Sunset nearing the summit.
On the ridgeline heading to the top.
The ridge line seemed to keep on going for an eternity, both of us very tired and making sure each placement was solid as a slip now would send us both all the way back down the mountain. We still hadn’t found a bivvy site by the end of the ridge so we decided to start descending until we found something/anything. After an hour or so we came to a rock on the West flank which wasn’t a great place but we were both very tired and needed to sleep before continuing to descend so we didn’t make any mistakes. Max started cutting in a ledge and I got a rope round the block for security before we got into our bags and brewed up some soup and noodles. We had been on the go for 22hours without much food or drink so we were both very happy to sit and rehydrate. It wasn’t a good bivvy site, semi hanging, but I was so tired I still managed to sleep for a few hours until dawn.
Crap bivvy site, but we were too tired to care.
It was an incredible sunrise and a silhouette of the Eiger appeared on the horizon. We were both really chuffed to have made it here in a day and we took our time brewing up in the morning before continuing the descent. The west flank seemed in good condition with good snow cover making the descent straightforward. Calves were burning and body was tired but knowing we would be back to the base soon motivated us to carry on moving quickly. We arrived at the Eigergletscher station around 10, congratulated each other and boarded the train taking us back down to Grindlewald.
Nice sunrise looking out to the Monch and Jungfrau.

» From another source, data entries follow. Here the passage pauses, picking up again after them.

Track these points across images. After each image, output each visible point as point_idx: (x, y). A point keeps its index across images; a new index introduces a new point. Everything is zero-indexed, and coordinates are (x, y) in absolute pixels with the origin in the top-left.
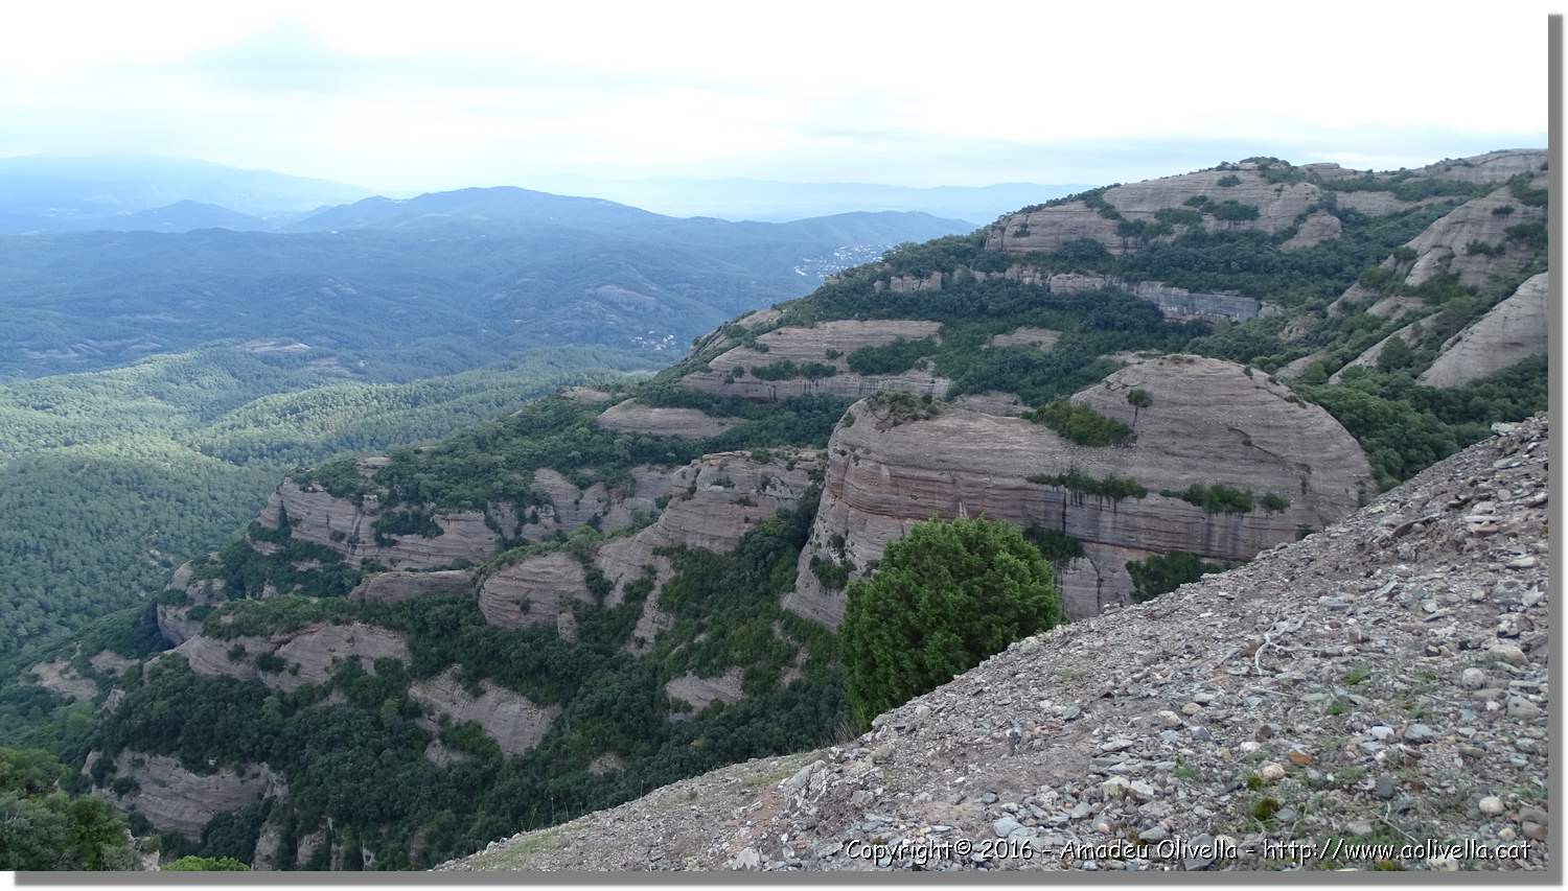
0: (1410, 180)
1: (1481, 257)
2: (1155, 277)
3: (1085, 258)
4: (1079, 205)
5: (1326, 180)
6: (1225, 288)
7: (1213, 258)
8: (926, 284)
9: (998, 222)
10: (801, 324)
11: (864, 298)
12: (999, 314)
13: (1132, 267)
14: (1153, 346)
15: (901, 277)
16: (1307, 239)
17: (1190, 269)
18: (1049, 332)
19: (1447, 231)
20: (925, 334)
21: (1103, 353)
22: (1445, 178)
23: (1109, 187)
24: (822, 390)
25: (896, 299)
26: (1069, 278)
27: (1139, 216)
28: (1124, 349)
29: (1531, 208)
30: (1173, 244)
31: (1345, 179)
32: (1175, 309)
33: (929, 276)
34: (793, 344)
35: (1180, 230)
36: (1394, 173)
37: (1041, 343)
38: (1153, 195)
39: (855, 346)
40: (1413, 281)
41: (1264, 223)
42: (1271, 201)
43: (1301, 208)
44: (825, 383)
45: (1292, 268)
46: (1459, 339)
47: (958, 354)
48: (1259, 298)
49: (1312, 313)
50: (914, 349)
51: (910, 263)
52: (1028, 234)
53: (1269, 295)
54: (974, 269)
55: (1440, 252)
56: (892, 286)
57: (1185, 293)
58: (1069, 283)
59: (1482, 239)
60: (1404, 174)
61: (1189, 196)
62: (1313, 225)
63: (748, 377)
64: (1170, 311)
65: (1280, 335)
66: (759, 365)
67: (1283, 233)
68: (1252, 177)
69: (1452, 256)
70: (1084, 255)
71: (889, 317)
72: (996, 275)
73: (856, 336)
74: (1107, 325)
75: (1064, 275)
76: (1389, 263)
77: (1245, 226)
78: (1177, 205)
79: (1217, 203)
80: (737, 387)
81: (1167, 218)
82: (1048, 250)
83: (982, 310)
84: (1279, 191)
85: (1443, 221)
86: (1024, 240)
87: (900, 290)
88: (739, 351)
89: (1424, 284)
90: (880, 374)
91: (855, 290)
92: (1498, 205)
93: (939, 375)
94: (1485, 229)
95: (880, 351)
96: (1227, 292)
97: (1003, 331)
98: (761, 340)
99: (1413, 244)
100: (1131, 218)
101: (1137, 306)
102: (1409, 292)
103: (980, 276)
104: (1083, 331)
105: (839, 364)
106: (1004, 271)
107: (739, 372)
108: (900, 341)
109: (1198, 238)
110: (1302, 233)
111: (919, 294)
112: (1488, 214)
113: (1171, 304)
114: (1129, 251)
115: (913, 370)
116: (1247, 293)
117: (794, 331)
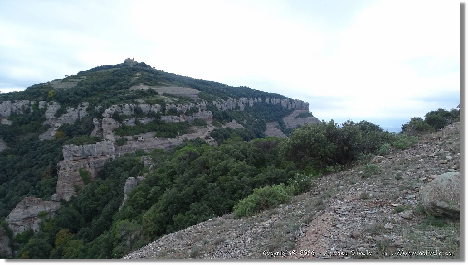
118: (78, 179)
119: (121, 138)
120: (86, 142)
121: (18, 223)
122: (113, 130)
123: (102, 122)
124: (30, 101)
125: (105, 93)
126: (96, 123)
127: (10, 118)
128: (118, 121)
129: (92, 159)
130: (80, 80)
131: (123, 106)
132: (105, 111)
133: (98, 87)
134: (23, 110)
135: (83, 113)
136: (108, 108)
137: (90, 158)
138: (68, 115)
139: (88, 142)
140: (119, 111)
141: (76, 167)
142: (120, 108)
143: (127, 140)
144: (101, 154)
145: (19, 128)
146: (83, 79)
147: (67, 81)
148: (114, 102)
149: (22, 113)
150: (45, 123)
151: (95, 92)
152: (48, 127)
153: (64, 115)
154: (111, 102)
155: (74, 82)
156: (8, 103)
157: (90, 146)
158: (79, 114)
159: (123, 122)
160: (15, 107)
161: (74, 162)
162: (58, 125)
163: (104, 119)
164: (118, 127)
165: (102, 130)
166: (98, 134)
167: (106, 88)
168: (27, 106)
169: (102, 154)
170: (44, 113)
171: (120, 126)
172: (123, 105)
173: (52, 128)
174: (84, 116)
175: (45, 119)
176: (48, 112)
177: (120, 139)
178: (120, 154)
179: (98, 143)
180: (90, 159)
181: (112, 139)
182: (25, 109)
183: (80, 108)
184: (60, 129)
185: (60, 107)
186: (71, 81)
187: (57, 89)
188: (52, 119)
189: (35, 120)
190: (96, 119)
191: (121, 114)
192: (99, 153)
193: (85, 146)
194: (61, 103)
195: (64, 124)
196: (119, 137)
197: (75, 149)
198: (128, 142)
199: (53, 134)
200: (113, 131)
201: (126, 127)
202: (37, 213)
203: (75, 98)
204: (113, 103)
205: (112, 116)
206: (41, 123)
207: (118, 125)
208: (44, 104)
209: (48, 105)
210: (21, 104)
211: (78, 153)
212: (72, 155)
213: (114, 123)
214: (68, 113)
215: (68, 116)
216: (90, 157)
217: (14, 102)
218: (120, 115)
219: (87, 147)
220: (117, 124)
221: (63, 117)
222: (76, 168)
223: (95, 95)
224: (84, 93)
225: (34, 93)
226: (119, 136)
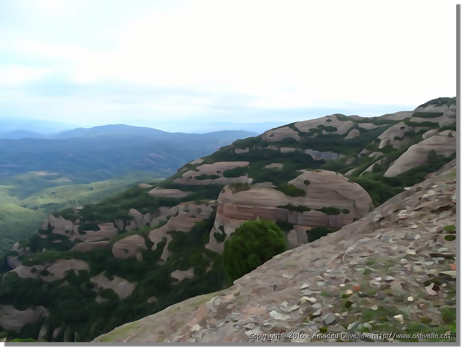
0: (378, 120)
1: (398, 140)
2: (310, 148)
3: (289, 143)
4: (287, 128)
5: (355, 120)
7: (326, 142)
8: (245, 151)
9: (265, 133)
10: (209, 163)
11: (227, 155)
12: (267, 159)
13: (303, 145)
14: (310, 167)
15: (238, 149)
17: (319, 145)
18: (280, 164)
19: (388, 134)
20: (245, 165)
21: (297, 170)
22: (386, 119)
23: (296, 123)
24: (215, 182)
25: (236, 155)
27: (305, 131)
28: (302, 168)
29: (410, 127)
30: (314, 138)
31: (360, 119)
32: (316, 157)
34: (207, 169)
35: (316, 134)
36: (373, 118)
37: (278, 167)
38: (308, 125)
39: (225, 169)
40: (380, 147)
41: (339, 132)
42: (340, 126)
43: (349, 128)
45: (347, 144)
46: (394, 163)
47: (254, 171)
49: (354, 157)
50: (242, 170)
51: (240, 145)
52: (273, 136)
53: (341, 152)
54: (259, 146)
55: (387, 139)
56: (235, 152)
57: (318, 152)
58: (286, 150)
59: (398, 136)
61: (318, 125)
62: (352, 132)
63: (193, 179)
65: (346, 163)
66: (196, 175)
67: (344, 134)
68: (335, 119)
69: (390, 140)
71: (235, 160)
73: (225, 166)
74: (297, 161)
75: (284, 148)
76: (373, 142)
77: (334, 133)
78: (315, 127)
79: (326, 126)
80: (190, 183)
81: (312, 131)
82: (279, 140)
83: (261, 158)
84: (343, 123)
85: (387, 131)
87: (238, 153)
88: (190, 171)
89: (383, 148)
90: (233, 177)
91: (225, 153)
92: (401, 126)
93: (249, 177)
94: (399, 133)
95: (232, 170)
96: (330, 151)
97: (268, 164)
98: (197, 168)
99: (379, 137)
100: (302, 131)
101: (306, 156)
102: (379, 150)
104: (291, 163)
105: (220, 175)
106: (267, 147)
108: (238, 168)
109: (321, 136)
110: (349, 134)
111: (243, 154)
112: (399, 129)
113: (314, 155)
114: (302, 140)
115: (242, 176)
116: (335, 152)
117: (207, 165)
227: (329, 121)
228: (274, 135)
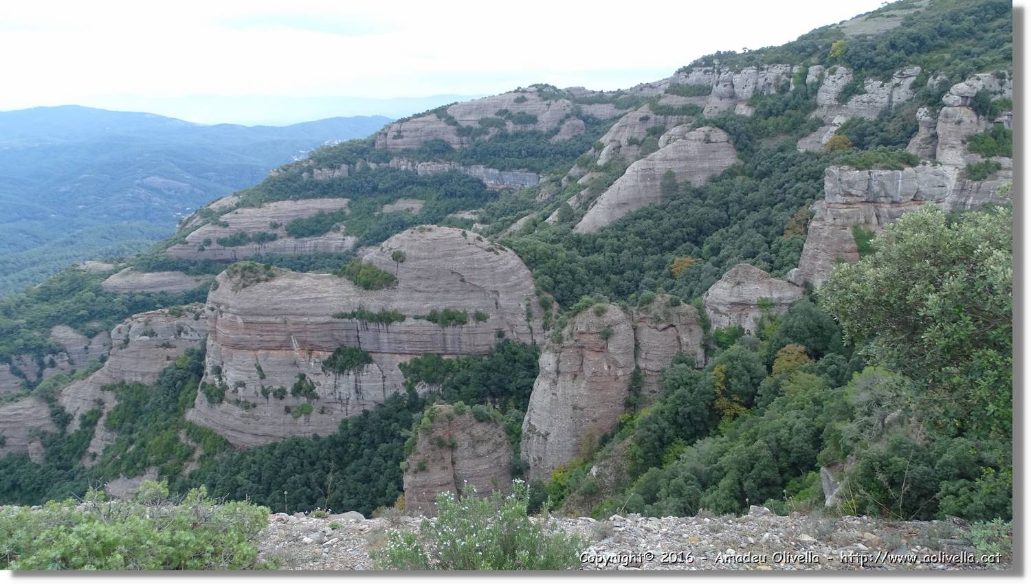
0: (623, 96)
1: (635, 147)
2: (479, 162)
3: (437, 151)
4: (433, 117)
5: (577, 97)
6: (519, 168)
7: (511, 149)
8: (337, 173)
9: (383, 130)
10: (252, 206)
11: (295, 185)
12: (386, 191)
13: (465, 156)
14: (480, 206)
15: (320, 169)
16: (563, 136)
17: (499, 156)
18: (417, 201)
19: (618, 132)
20: (338, 207)
21: (450, 213)
22: (639, 94)
23: (451, 105)
24: (268, 250)
25: (317, 184)
26: (428, 165)
27: (470, 123)
28: (462, 209)
29: (658, 117)
30: (489, 140)
31: (588, 96)
32: (493, 182)
33: (339, 168)
34: (246, 220)
35: (493, 131)
36: (614, 92)
37: (412, 209)
38: (476, 109)
39: (290, 219)
40: (600, 162)
41: (542, 125)
42: (544, 112)
43: (561, 115)
44: (270, 246)
45: (556, 153)
46: (596, 203)
47: (360, 219)
48: (538, 173)
49: (554, 183)
50: (331, 218)
51: (326, 159)
52: (402, 137)
53: (543, 171)
54: (369, 161)
55: (614, 144)
56: (314, 176)
57: (497, 172)
58: (428, 168)
59: (635, 136)
60: (620, 92)
61: (497, 110)
62: (568, 126)
63: (215, 245)
64: (490, 183)
65: (537, 198)
66: (222, 236)
67: (551, 131)
68: (533, 97)
69: (620, 147)
70: (438, 150)
71: (314, 197)
72: (383, 165)
73: (290, 212)
74: (452, 194)
75: (425, 163)
76: (591, 152)
77: (530, 128)
78: (491, 115)
79: (514, 113)
80: (208, 254)
81: (486, 123)
82: (415, 147)
83: (375, 189)
84: (549, 105)
85: (617, 125)
86: (399, 141)
87: (320, 178)
88: (208, 228)
89: (605, 164)
90: (308, 236)
91: (289, 180)
92: (642, 115)
93: (348, 234)
94: (637, 130)
95: (310, 220)
96: (521, 170)
97: (389, 202)
98: (223, 218)
99: (602, 140)
100: (464, 125)
101: (470, 182)
102: (598, 169)
103: (373, 166)
104: (438, 199)
105: (279, 232)
106: (388, 162)
107: (208, 242)
108: (321, 214)
109: (504, 136)
110: (563, 131)
111: (333, 181)
112: (638, 120)
113: (489, 179)
114: (464, 146)
115: (331, 232)
116: (532, 170)
117: (247, 211)
118: (848, 247)
119: (983, 161)
120: (879, 165)
121: (722, 309)
122: (965, 139)
123: (940, 118)
124: (792, 66)
125: (971, 41)
126: (923, 118)
127: (751, 103)
128: (984, 115)
129: (888, 206)
130: (912, 12)
131: (1008, 76)
132: (952, 90)
133: (954, 27)
134: (777, 87)
135: (902, 94)
136: (963, 79)
137: (883, 203)
138: (865, 97)
139: (884, 164)
140: (992, 89)
141: (848, 218)
142: (997, 81)
143: (998, 167)
144: (912, 197)
145: (763, 123)
146: (919, 7)
147: (878, 16)
148: (984, 64)
149: (773, 91)
150: (813, 116)
151: (941, 41)
152: (820, 123)
153: (856, 97)
154: (975, 64)
155: (895, 16)
156: (751, 71)
157: (888, 176)
158: (891, 97)
159: (998, 119)
160: (763, 79)
161: (845, 206)
162: (840, 120)
163: (944, 109)
164: (981, 131)
165: (935, 136)
166: (923, 146)
167: (976, 29)
168: (784, 77)
169: (915, 196)
170: (815, 92)
171: (986, 130)
172: (1006, 73)
173: (826, 127)
174: (903, 100)
175: (815, 106)
176: (823, 91)
177: (979, 164)
178: (970, 201)
179: (908, 169)
180: (882, 205)
181: (956, 162)
182: (781, 83)
183: (896, 80)
184: (844, 129)
185: (851, 78)
186: (888, 16)
187: (853, 36)
188: (831, 106)
189: (795, 108)
190: (925, 109)
191: (998, 97)
192: (908, 194)
193: (876, 172)
194: (855, 70)
195: (853, 119)
196: (978, 159)
197: (850, 179)
198: (1002, 173)
199: (825, 139)
200: (964, 143)
201: (1004, 133)
202: (754, 299)
203: (888, 57)
204: (980, 69)
205: (968, 102)
206: (806, 114)
207: (981, 126)
208: (819, 72)
209: (827, 74)
210: (775, 72)
211: (856, 187)
212: (843, 190)
213: (972, 121)
214: (866, 92)
215: (865, 100)
216: (883, 199)
217: (762, 69)
218: (993, 100)
219: (880, 175)
220: (978, 124)
221: (853, 103)
222: (845, 221)
223: (942, 47)
224: (912, 43)
225: (803, 49)
226: (979, 156)
227: (521, 100)
228: (404, 134)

It had been a great trip up such an iconic mountain. We had climbed it quickly and in good style and really enjoyed the climbing. Max had been a solid partner and we had climbed well together. It is a big face and still considered a big achievement today in Mountaineering but nothing in comparison to that of the pioneers who first put up this route. Trying to imagine the gear they had to climb with and the uncertainty of whether it was possible, they were literally climbing with a high chance they would die trying. It is a completely different prospect now and with so much fixed gear I can’t help but feel this takes away from the adventurous feel of the route. It’s now a mountain that people are guided on and inevitably more and more fixed gear will appear making it safer. Of course that’s not a bad thing but the brilliance of the first ascent could easily be forgotten with the hardest pitches of the route now effectively made into a ‘sport climb’. Just a very different prospect climbing it now than 77 years ago.